ここで、北条時政は、先手を打って大江広元の支持を取り付けた後、同年9月2日、薬師如来の供養と称して比企能員を自邸(名越亭)に誘い出します。
北条時政追討の密議が漏れていると思っていなかった比企能員は、平服のまま北条時政の屋敷に向かってしまいます。
北条時政の屋敷に入った比企能員は、武装して待ちかまえていた天野遠景、仁田忠常らによって取り押さえられ、引き倒されたところを刺し殺されてしまいます(比企能員の変)。
比企一族滅亡
能員謀殺の知らせを受けた比企一族は、武装して鎌倉にある一幡の屋敷である小御所に立てこもります。

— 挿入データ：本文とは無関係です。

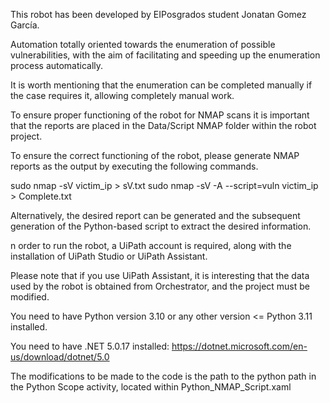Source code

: This robot has been developed by EIPosgrados student Jonatan Gomez García.

Automation totally oriented towards the enumeration of possible vulnerabilities, with the aim of facilitating and speeding up the enumeration process automatically.

It is worth mentioning that the enumeration can be completed manually if the case requires it, allowing completely manual work.

To ensure proper functioning of the robot for NMAP scans it is important that the reports are placed in the Data/Script NMAP folder within the robot project.

To ensure the correct functioning of the robot, please generate NMAP reports as the output by executing the following commands.

sudo nmap -sV victim_ip > sV.txt
sudo nmap -sV -A --script=vuln victim_ip > Complete.txt

Alternatively, the desired report can be generated and the subsequent generation of the Python-based script to extract the desired information.

n order to run the robot, a UiPath account is required, along with the installation of UiPath Studio or UiPath Assistant.

Please note that if you use UiPath Assistant, it is interesting that the data used by the robot is obtained from Orchestrator, and the project must be modified.

You need to have Python version 3.10 or any other version <= Python 3.11 installed.

You need to have .NET 5.0.17 installed:
https://dotnet.microsoft.com/en-us/download/dotnet/5.0

The modifications to be made to the code is the path to the python path in the Python Scope activity, located within Python_NMAP_Script.xaml

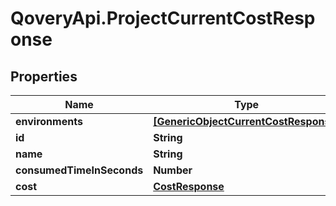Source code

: # QoveryApi.ProjectCurrentCostResponse

## Properties

Name | Type | Description | Notes
------------ | ------------- | ------------- | -------------
**environments** | [**[GenericObjectCurrentCostResponse]**](GenericObjectCurrentCostResponse.md) |  | [optional] 
**id** | **String** |  | 
**name** | **String** |  | 
**consumedTimeInSeconds** | **Number** |  | 
**cost** | [**CostResponse**](CostResponse.md) |  | 



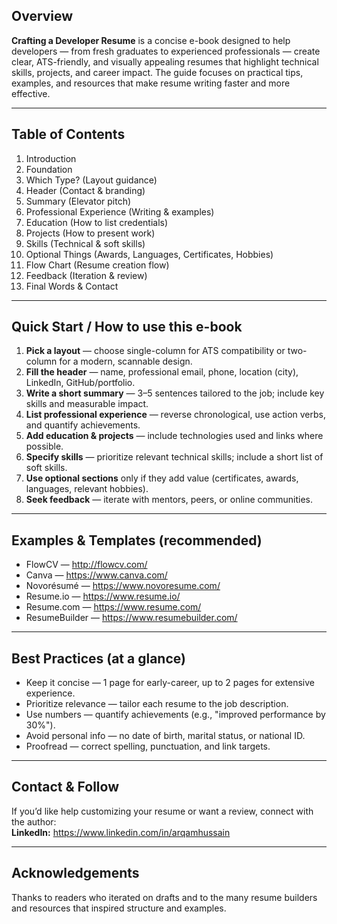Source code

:
## Overview
**Crafting a Developer Resume** is a concise e-book designed to help developers — from fresh graduates to experienced professionals — create clear, ATS-friendly, and visually appealing resumes that highlight technical skills, projects, and career impact. The guide focuses on practical tips, examples, and resources that make resume writing faster and more effective.

---

## Table of Contents
1. Introduction  
2. Foundation  
3. Which Type? (Layout guidance)  
4. Header (Contact & branding)  
5. Summary (Elevator pitch)  
6. Professional Experience (Writing & examples)  
7. Education (How to list credentials)  
8. Projects (How to present work)  
9. Skills (Technical & soft skills)  
10. Optional Things (Awards, Languages, Certificates, Hobbies)  
11. Flow Chart (Resume creation flow)  
12. Feedback (Iteration & review)  
13. Final Words & Contact

---

## Quick Start / How to use this e-book
1. **Pick a layout** — choose single-column for ATS compatibility or two-column for a modern, scannable design.  
2. **Fill the header** — name, professional email, phone, location (city), LinkedIn, GitHub/portfolio.  
3. **Write a short summary** — 3–5 sentences tailored to the job; include key skills and measurable impact.  
4. **List professional experience** — reverse chronological, use action verbs, and quantify achievements.  
5. **Add education & projects** — include technologies used and links where possible.  
6. **Specify skills** — prioritize relevant technical skills; include a short list of soft skills.  
7. **Use optional sections** only if they add value (certificates, awards, languages, relevant hobbies).  
8. **Seek feedback** — iterate with mentors, peers, or online communities.

---

## Examples & Templates (recommended)
- FlowCV — http://flowcv.com/  
- Canva — https://www.canva.com/  
- Novorésumé — https://www.novoresume.com/  
- Resume.io — https://www.resume.io/  
- Resume.com — https://www.resume.com/  
- ResumeBuilder — https://www.resumebuilder.com/

---

## Best Practices (at a glance)
- Keep it concise — 1 page for early-career, up to 2 pages for extensive experience.  
- Prioritize relevance — tailor each resume to the job description.  
- Use numbers — quantify achievements (e.g., "improved performance by 30%").  
- Avoid personal info — no date of birth, marital status, or national ID.  
- Proofread — correct spelling, punctuation, and link targets.


---

## Contact & Follow
If you’d like help customizing your resume or want a review, connect with the author:  
**LinkedIn:** https://www.linkedin.com/in/arqamhussain

---

## Acknowledgements
Thanks to readers who iterated on drafts and to the many resume builders and resources that inspired structure and examples.


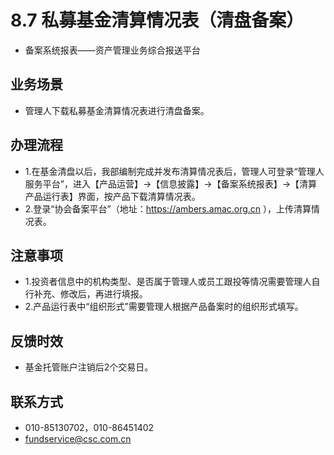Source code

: # 8.7 私募基金清算情况表（清盘备案）
- 备案系统报表——资产管理业务综合报送平台

## <i class="hicon lb1"></i>业务场景
- 管理人下载私募基金清算情况表进行清盘备案。

## <i class="hicon lb2"></i>办理流程
- 1.在基金清盘以后，我部编制完成并发布清算情况表后，管理人可登录“管理人服务平台”，进入【产品运营】->【信息披露】->【备案系统报表】->【清算产品运行表】界面，按产品下载清算情况表。
- 2.登录“协会备案平台”（地址：https://ambers.amac.org.cn ），上传清算情况表。

## <i class="hicon lb3"></i>注意事项
- 1.投资者信息中的机构类型、是否属于管理人或员工跟投等情况需要管理人自行补充、修改后，再进行填报。
- 2.产品运行表中“组织形式”需要管理人根据产品备案时的组织形式填写。

## <i class="hicon lb4"></i>反馈时效
- 基金托管账户注销后2个交易日。

## <i class="hicon lb5"></i>联系方式
- 010-85130702，010-86451402
- fundservice@csc.com.cn
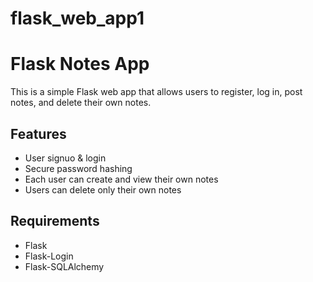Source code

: # flask_web_app1
# Flask Notes App

This is a simple Flask web app that allows users to register, log in, post notes, and delete their own notes.

## Features

- User signuo & login
- Secure password hashing
- Each user can create and view their own notes
- Users can delete only their own notes

## Requirements

- Flask
- Flask-Login
- Flask-SQLAlchemy
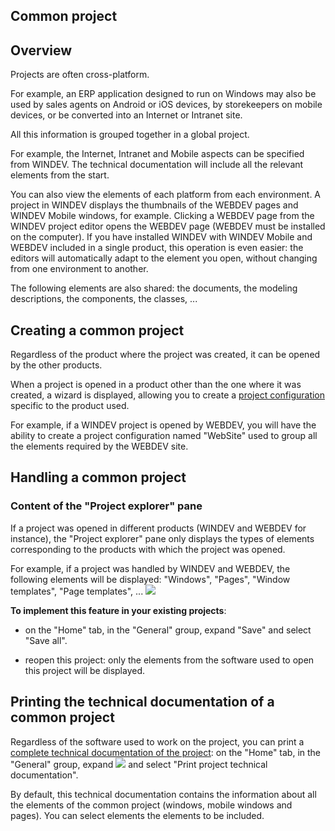 


## Common project
			



<a name="NOTE1"></a>
<a name="NOTE1_1"></a>


## Overview
<a name="overview_ELTTEXTE000133"></a>
Projects are often cross-platform.

For example, an ERP application designed to run on Windows may also be used by sales agents on Android or iOS devices, by storekeepers on mobile devices, or be converted into an Internet or Intranet site.

All this information is grouped together in a global project.

For example, the Internet, Intranet and Mobile aspects can be specified from WINDEV. The technical documentation will include all the relevant elements from the start.

You can also view the elements of each platform from each environment. A project in WINDEV displays the thumbnails of the WEBDEV pages and WINDEV Mobile windows, for example. Clicking a WEBDEV page from the WINDEV project editor opens the WEBDEV page (WEBDEV must be installed on the computer). If you have installed WINDEV with WINDEV Mobile and WEBDEV included in a single product, this operation is even easier: the editors will automatically adapt to the element you open, without changing from one environment to another. 

The following elements are also shared: the documents, the modeling descriptions, the components, the classes, ...

<a name="NOTE2"></a>
<a name="NOTE2_1"></a>


## Creating a common project
<a name="creating_common_project_ELTTEXTE000157"></a>
Regardless of the product where the project was created, it can be opened by the other products.

When a project is opened in a product other than the one where it was created, a wizard is displayed, allowing you to create a [project configuration](../Editeurs/9000030.md) specific to the product used.

For example, if a WINDEV project is opened by WEBDEV, you will have the ability to create a project configuration named "WebSite" used to group all the elements required by the WEBDEV site.

<a name="NOTE3"></a>
<a name="NOTE3_1"></a>


## Handling a common project
<a name="handling_common_project_ELTTEXTE000181"></a>


### Content of the "Project explorer" pane
<a name="content_the_project_explorer_pane_ELTPARAGRAPHE000042"></a>

If a project was opened in different products (WINDEV and WEBDEV for instance), the "Project explorer" pane only displays the types of elements corresponding to the products with which the project was opened.

For example, if a project was handled by WINDEV and WEBDEV, the following elements will be displayed: "Windows", "Pages", "Window templates", "Page templates", ...
![](https://doc.pcsoft.fr/en-US/images/image.awp?langid=3&name=P2_Format_compatible%20WB%20-%20HC%20N%B0001.gif)


**To implement this feature in your existing projects**: 

- on the "Home" tab, in the "General" group, expand "Save" and select "Save all". 

- reopen this project: only the elements from the software used to open this project will be displayed.




<a name="NOTE4"></a>
<a name="NOTE4_1"></a>


## Printing the technical documentation of a common project
<a name="printing_the_technical_documentation_common_project_ELTTEXTE000205"></a>
Regardless of the software used to work on the project, you can print a [complete technical documentation of the project](../Editeurs/2015001.md): on the "Home" tab, in the "General" group, expand ![](https://doc.pcsoft.fr/en-US/images/image.awp?langid=3&name=ico_imprimer.gif)
 and select "Print project technical documentation".

By default, this technical documentation contains the information about all the elements of the common project (windows, mobile windows and pages). You can select elements the elements to be included.


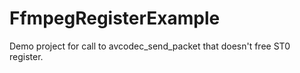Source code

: # FfmpegRegisterExample
Demo project for call to avcodec_send_packet that doesn't free ST0 register.
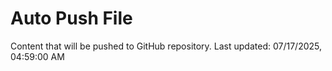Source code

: # Auto Push File

Content that will be pushed to GitHub repository.
Last updated: 07/17/2025, 04:59:00 AM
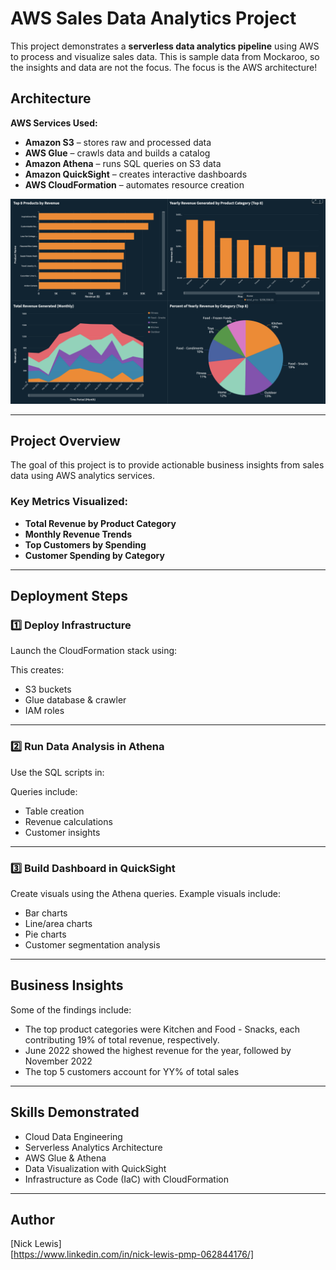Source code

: # AWS Sales Data Analytics Project

This project demonstrates a **serverless data analytics pipeline** using AWS to process and visualize sales data. This is sample data from Mockaroo, so the insights and data are not the focus. The focus is the AWS architecture!

## **Architecture**

**AWS Services Used:**

- **Amazon S3** – stores raw and processed data  
- **AWS Glue** – crawls data and builds a catalog  
- **Amazon Athena** – runs SQL queries on S3 data  
- **Amazon QuickSight** – creates interactive dashboards  
- **AWS CloudFormation** – automates resource creation

![Dashboard Screenshot](images/Sales_Data_Project_QS.png)

---

## **Project Overview**

The goal of this project is to provide actionable business insights from sales data using AWS analytics services.

### **Key Metrics Visualized:**

- **Total Revenue by Product Category**  
- **Monthly Revenue Trends**  
- **Top Customers by Spending**  
- **Customer Spending by Category**

---

## **Deployment Steps**

### **1️⃣ Deploy Infrastructure**

Launch the CloudFormation stack using:



This creates:

- S3 buckets  
- Glue database & crawler  
- IAM roles  

---

### **2️⃣ Run Data Analysis in Athena**

Use the SQL scripts in:


Queries include:

- Table creation  
- Revenue calculations  
- Customer insights  

---

### **3️⃣ Build Dashboard in QuickSight**

Create visuals using the Athena queries. Example visuals include:

- Bar charts  
- Line/area charts  
- Pie charts  
- Customer segmentation analysis

---

## **Business Insights**

Some of the findings include:

- The top product categories were Kitchen and Food - Snacks, each contributing 19% of total revenue, respectively.
- June 2022 showed the highest revenue for the year, followed by November 2022
- The top 5 customers account for YY% of total sales

---

## **Skills Demonstrated**

- Cloud Data Engineering  
- Serverless Analytics Architecture  
- AWS Glue & Athena  
- Data Visualization with QuickSight  
- Infrastructure as Code (IaC) with CloudFormation

---

## **Author**

[Nick Lewis]  
[https://www.linkedin.com/in/nick-lewis-pmp-062844176/]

このことは、北条時政に、比企一族に謀反ありとして討伐する口実を与えます。
そして、北条時政は、北条義時に命じて、大軍をもって小御所を取り囲ませます。
小御所を囲んだ北条義時は、小御所に攻め入って一幡もろとも比企一族を皆殺しにして比企家を滅亡させています(もっとも、愚管抄には、一幡は同年11月に北条義時によって捕えられて殺されたと書かれていますので、一幡の死亡時期は必ずしも明らかではありません。)。
なお、比企一族の菩提は、比企能員の屋敷跡に建てられた妙本寺において弔われていますので、興味がある方は是非。